Отсутствие людей? Напротив, их отдаленное неназойливое присутствие прилетающие из-за окна вперемешку с просеянным листвой березы светом голоса придавало одиночеству приятную окраску. И звукам за окном вовсе не требовалось быть радостными. Нет, лучше, если они не сливались в полуденный шум города, а догорали в розовеющих лучах солнца и в шелест деревьев и постукивание чьих-то шагов по плитам тротуара врывался женский голос - мудрый женский голос (и дело было не в необычности слов, слова, как правило, бывали самые заурядные), звучный голос, которому из сада отвечал голос мальчика, кричащего, что ему еще не пора домой, или притворно хнычущей девочки: ведь еще рано и солнце, хотя уже и коснулось лесных крон, по-прежнему светит над Собором.
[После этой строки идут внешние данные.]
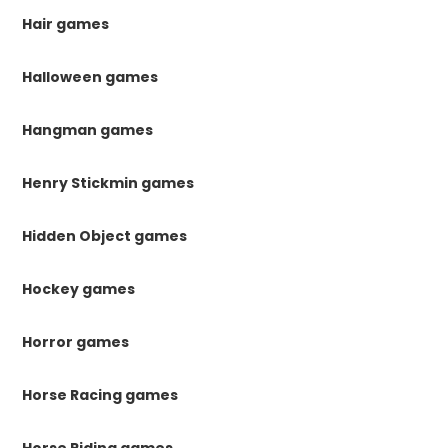
Hair games
Halloween games
Hangman games
Henry Stickmin games
Hidden Object games
Hockey games
Horror games
Horse Racing games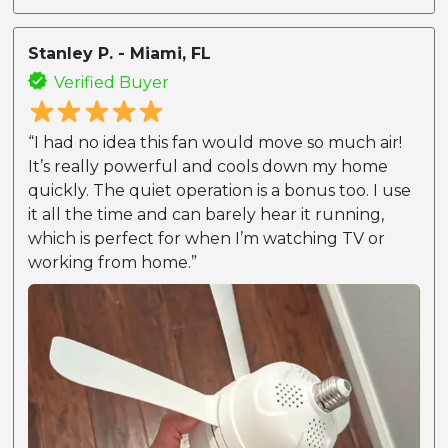
Stanley P. - Miami, FL
Verified Buyer
“I had no idea this fan would move so much air!
It’s really powerful and cools down my home
quickly. The quiet operation is a bonus too. I use
it all the time and can barely hear it running,
which is perfect for when I’m watching TV or
working from home.”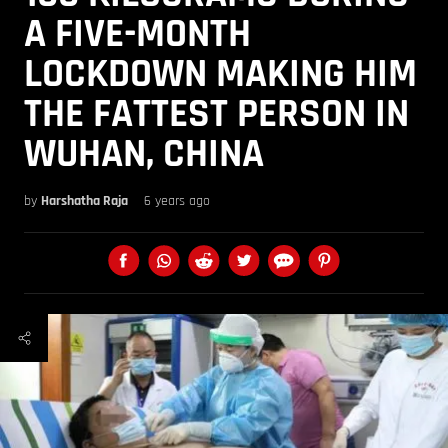
A FIVE-MONTH
LOCKDOWN MAKING HIM
THE FATTEST PERSON IN
WUHAN, CHINA
by
Harshatha Raja
6 years ago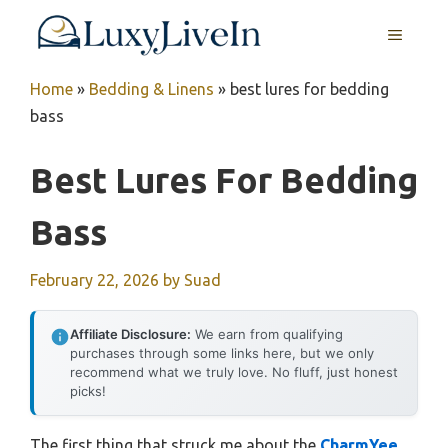
Skip
MENU
to
content
Home
»
Bedding & Linens
»
best lures for bedding
bass
Best Lures For Bedding
Bass
February 22, 2026
by
Suad
Affiliate Disclosure:
We earn from qualifying
purchases through some links here, but we only
recommend what we truly love. No fluff, just honest
picks!
The first thing that struck me about the
CharmYee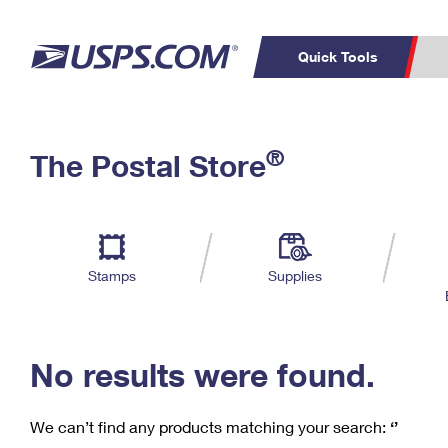
Quick Tools
C
Top Searches
®
The Postal Store
PO BOXES
PASSPORTS
Track a Package
Inf
P
Del
FREE BOXES
L
Stamps
Supplies
P
Schedule a
Calcula
Pickup
No results were found.
We can’t find any products matching your search:
‘’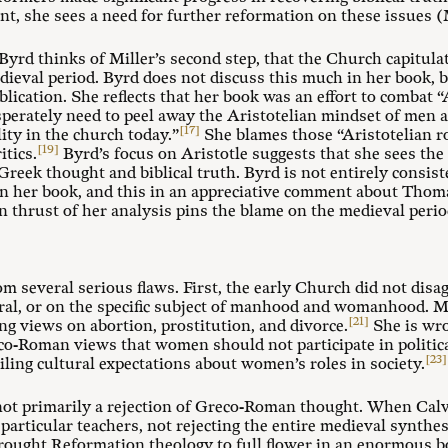
nt, she sees a need for further reformation on these issues (M
at Byrd thinks of Miller’s second step, that the Church capit
edieval period. Byrd does not discuss this much in her book, b
ublication. She reflects that her book was an effort to combat 
perately need to peel away the Aristotelian mindset of men 
[17]
ity in the church today.”
She blames those “Aristotelian r
[19]
tics.
Byrd’s focus on Aristotle suggests that she sees the
 Greek thought and biblical truth. Byrd is not entirely consist
in her book, and this in an appreciative comment about Tho
in thrust of her analysis pins the blame on the medieval perio
om several serious flaws. First, the early Church did not dis
al, or on the specific subject of manhood and womanhood. Mil
[21]
ng views on abortion, prostitution, and divorce.
She is wro
o-Roman views that women should not participate in political
[23]
iling cultural expectations about women’s roles in society.
ot primarily a rejection of Greco-Roman thought. When Calvi
g particular teachers, not rejecting the entire medieval synthe
rought Reformation theology to full flower in an enormous b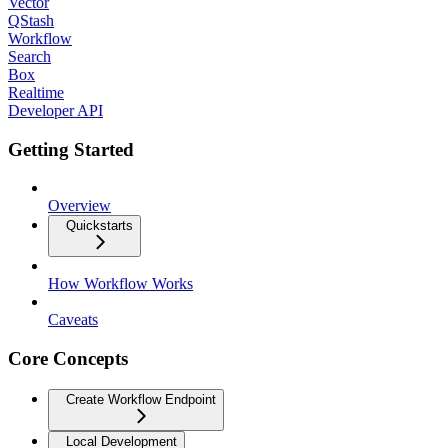
Vector
QStash
Workflow
Search
Box
Realtime
Developer API
Getting Started
Overview
Quickstarts
How Workflow Works
Caveats
Core Concepts
Create Workflow Endpoint
Local Development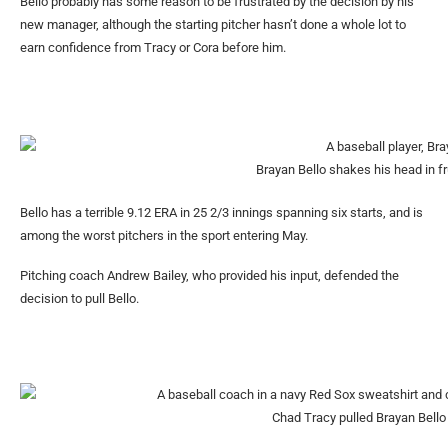
Bello probably has some reason to be frustrated by the decision by his
new manager, although the starting pitcher hasn’t done a whole lot to
earn confidence from Tracy or Cora before him.
Brayan Bello shakes his head in fru
Bello has a terrible 9.12 ERA in 25 2/3 innings spanning six starts, and is
among the worst pitchers in the sport entering May.
Pitching coach Andrew Bailey, who provided his input, defended the
decision to pull Bello.
Chad Tracy pulled Brayan Bello i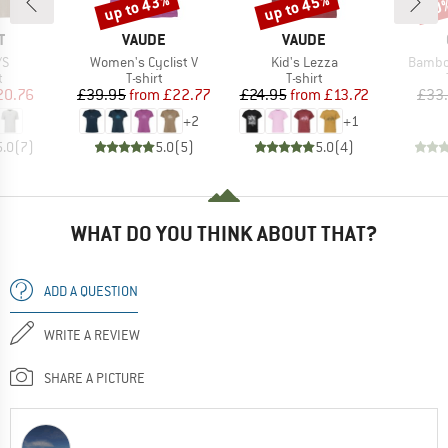
up to 43%
up to 45%
20
Discount
Discount
Disc
ND
BRAND
BRAND
T
VAUDE
VAUDE
)
Item(s)
Item(s)
Item(s
/S
Women's Cyclist V
Kid's Lezza
Bambo
ct group
Product group
Product group
t
T-shirt
T-shirt
ice
duced Price
Price
Reduced Price
Price
Reduced Price
20.76
£39.95
from
£22.77
£24.95
from
£13.72
£33
+
2
+
1
5.0
(
7
)
5.0
(
5
)
5.0
(
4
)
WHAT DO YOU THINK ABOUT THAT?
ADD A QUESTION
WRITE A REVIEW
SHARE A PICTURE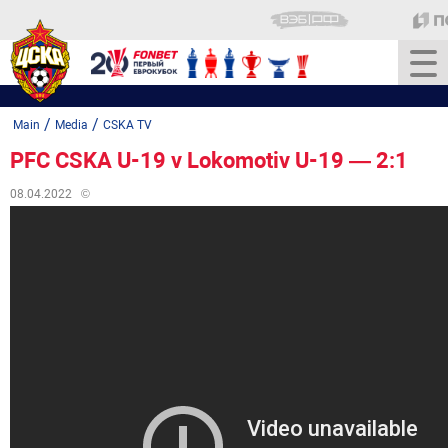
/
/
Main
Media
CSKA TV
PFC CSKA U-19 v Lokomotiv U-19 — 2:1
08.04.2022
©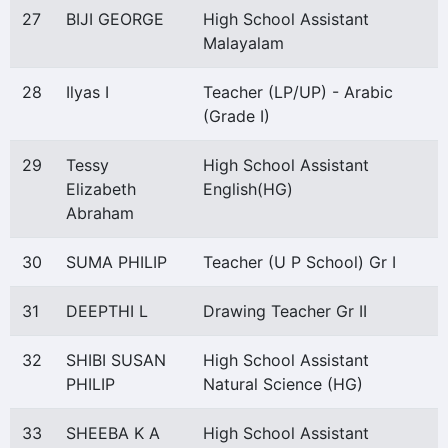
27
BIJI GEORGE
High School Assistant
Malayalam
28
Ilyas I
Teacher (LP/UP) - Arabic
(Grade I)
29
Tessy
High School Assistant
Elizabeth
English(HG)
Abraham
30
SUMA PHILIP
Teacher (U P School) Gr I
31
DEEPTHI L
Drawing Teacher Gr II
32
SHIBI SUSAN
High School Assistant
PHILIP
Natural Science (HG)
33
SHEEBA K A
High School Assistant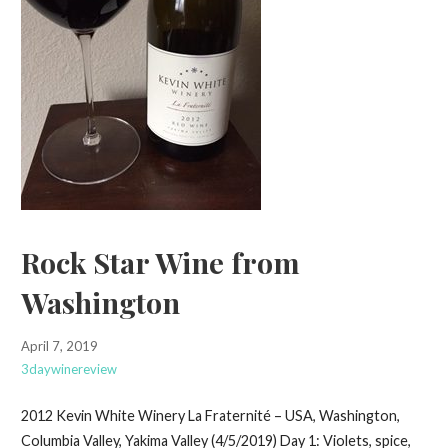
Rock Star Wine from
Washington
April 7, 2019
3daywinereview
2012 Kevin White Winery La Fraternité – USA, Washington,
Columbia Valley, Yakima Valley (4/5/2019) Day 1: Violets, spice,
Тени за окном густели, движение в садах по обеим сторонам улицы Гротгера замирало. Пан Вежболовский закрывал за собой калитку, железо стукалось о столбик, сетка ограды тихонечко дребезжала; потом, когда он поднимался по бетонным ступенькам к дому Биренштайнов, его тень скользила по белой занавеске в окне веранды, потому что пани Янина, дожидаясь возвращения мужа с шоколадной фабрики "Англяс", уже зажгла лампу, хотя облака потемнели еще только над Вжещем, а небо над парком было подсвечено солнцем. Из окна на втором этаже пани В., упершись локтями в вышитую подушечку, смотрела на детей, которые возвращались с луга около костела цистерцианцев, неся воздушного змея из серой бумаги на перекрещивающихся рейках каркаса: длинный веревочный хвост, украшенный бумажными бантиками, с шуршаньем волочился по земле. В конце улицы под липами сыновья пани С. колотили железным прутом по мостовой, высекая голубоватые искры, но звон железа, ударяющего по гранитным и кремневым булыжникам, теперь никого не раздражал (в полдень было бы иначе), ведь даже пан Длушневский, поливавший левкои и георгины из большой жестяной лейки, если и восклицал время от времени: "Дали бы наконец покой!", возмущался не слишком громко, больше для порядка, нежели из желания прервать игру, которая - в чем можно было не сомневаться - в детстве и ему доставляла немалую радость.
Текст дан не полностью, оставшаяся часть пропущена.